Щепкин на секунду закрыл глаза, лихорадочно думал. Решение могло быть только одно: удирать что есть духу, прижаться к воде, уйти под защиту флота. Только разберут ли флотские, что один из них — враг! Будут ли стрелять? В кого? Думать было некогда!
«Эс-и-файф» вырастал уже сверху, стрелок разворачивал на нем пулемет. Явственно послышалась его дробь.
Щепкин резко свалил машину на крыло, начал падать к слепящей воде. Выровнял низко, казалось, колеса сейчас начнут пахать зеленоватое, мутное море. Прямо впереди встали серые длинные корабли, было видно, как на них засуетились, забегали. На миноносце с кормы развернулось зенитное орудие. Щепкин опомниться не успел, как под крылом мелькнула палуба, орущие люди, жерло трубы, из которой валил густой дым. Пахнуло на миг гарью, сажей, глаза ослепило. И в этот миг ахнуло. Затрясло, словно телегу на разбитой дороге, левая педаль перестала слушаться, заходила свободно. Самолет, кренясь, пошел чертить дугу, несся, падая, в близкие плавни.
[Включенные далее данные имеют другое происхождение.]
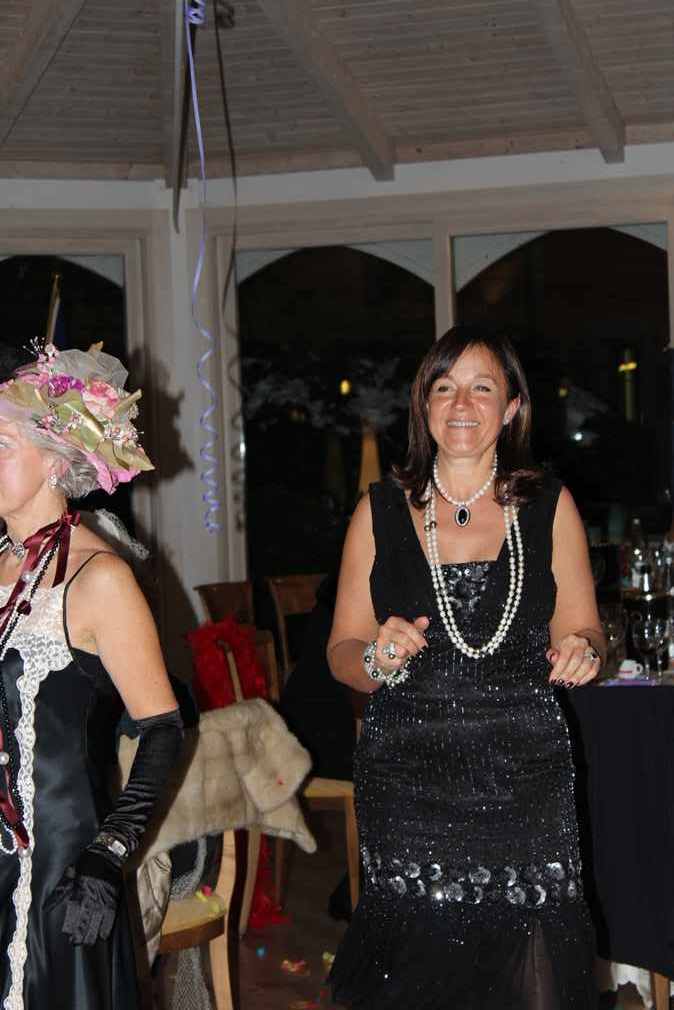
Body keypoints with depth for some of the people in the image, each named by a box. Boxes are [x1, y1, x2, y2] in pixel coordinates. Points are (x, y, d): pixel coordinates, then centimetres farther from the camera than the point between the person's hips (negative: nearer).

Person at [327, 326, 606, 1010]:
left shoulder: (550, 508, 6)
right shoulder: (381, 511, 5)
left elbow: (582, 632, 12)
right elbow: (342, 653, 8)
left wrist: (581, 652, -11)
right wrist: (378, 658, -14)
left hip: (526, 780, 0)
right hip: (407, 783, 0)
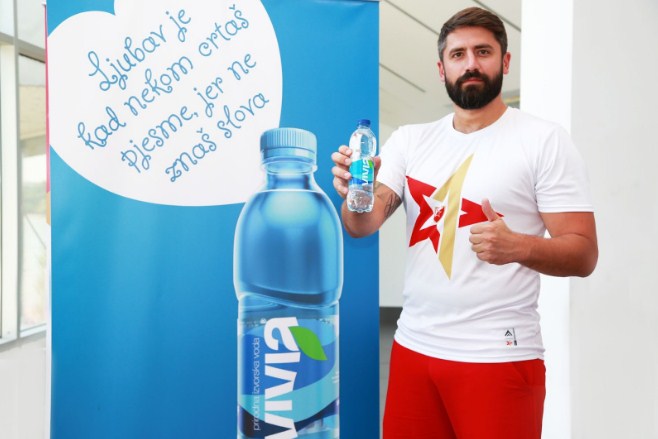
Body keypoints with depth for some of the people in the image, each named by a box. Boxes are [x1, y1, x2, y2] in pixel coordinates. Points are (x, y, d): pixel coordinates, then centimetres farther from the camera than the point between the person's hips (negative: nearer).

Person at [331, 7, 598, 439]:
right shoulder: (409, 140, 5)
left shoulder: (545, 139, -6)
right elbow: (364, 225, -4)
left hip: (498, 355, -3)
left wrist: (518, 246, -27)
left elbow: (583, 253, -8)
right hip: (413, 347, 4)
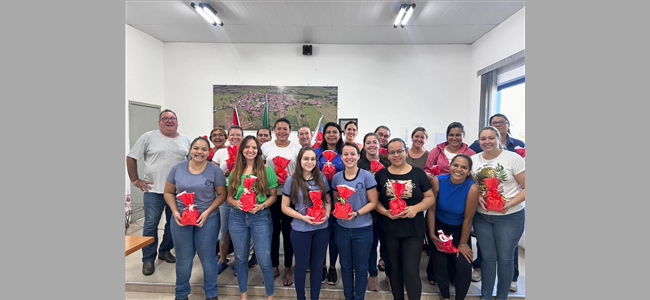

Как он сумел его выровнять, Щепкин никогда не мог понять. Аэроплан пронесся, сбивая камыш, над кромкой дельты, завис на миг, чихнул мотором и рухнул прямо в черную болотистую жижу. Щепкин отстегнул ремни, выплюнул сгусток крови из разбитых губ, оглянулся. Леон, маяча задом, выползал на карачках на крыло, которое с хлюпаньем уходило в трясину.
Протянул Щепкину руку, помог выбраться из кабины. Они вылезли на кочки, упали в грязь, тяжело дыша. Трясина глухо бормотала, пускала пузыри, чавкала, зажевывая аэроплан. Кто в него вмазал — «эс-и-файф» или шрапнелью свои же — так и не понять!
Позади бухало, стрекотали пулеметы — флот палил в белый свет.
Щепкин отер грязь с очков, уставился: «эс-и-файф» уносился, явственно видный, высоко над морем куда-то на запад. Полет его был ломаным, но потом выровнялся.
Когда он исчез, Свентицкий сплюнул:
— Чтоб я еще с тобой полетел, мон шер?! Лучше уж сразу гробик заказывать!
12
Сначала тот день катился нудный, как все дни. Утренние кочеты не пели, а батя уже сдернул с Афанасия кожух: «Нечего на лавке прохлаждаться!» Чумной со сна, Афоня долго моргал белесыми ресницами на клочкастую бороду отца, не понимал. В серых его глазах дымно плавал, не таял, сладкий сон. Ох, поспать бы!
На печи закряхтела бабка, но отец крикнул на нее, чтобы не суетилась, сам вынул из печи чугунок с картошкой, обмотанный для тепла тряпьем, отсчитал три картошины на стол, бросил сушеную воблину: «Ешь, сынок…»
Афоня застучал рыбиной по лавке, чтоб легче было обдирать шкурку, с привычной злостью вспомнил — в погребе кадушки с солониной, на чердаке, под крышей, висят окорока в маслянистой коричневой коже, в белых вкусных прожилках; рядками развешены потрошеные копченые осетры… Дом полная чаша, а родитель каждую кроху считает.
Вздохнул, жуя, покосился.
Отец, выпячивая костистый зад в казачьих шароварах с лампасами, клал поклоны святым, светил босыми желтыми пятками. Над кроватью, где он спал, в сизом свете, падавшем из окошка, блестело развешенное оружие: карабин, шашка в облупленных ножнах. Как же, казак без оружия — не казак! А сам винтовки не вычистит, все он, Афанасий, отдувается.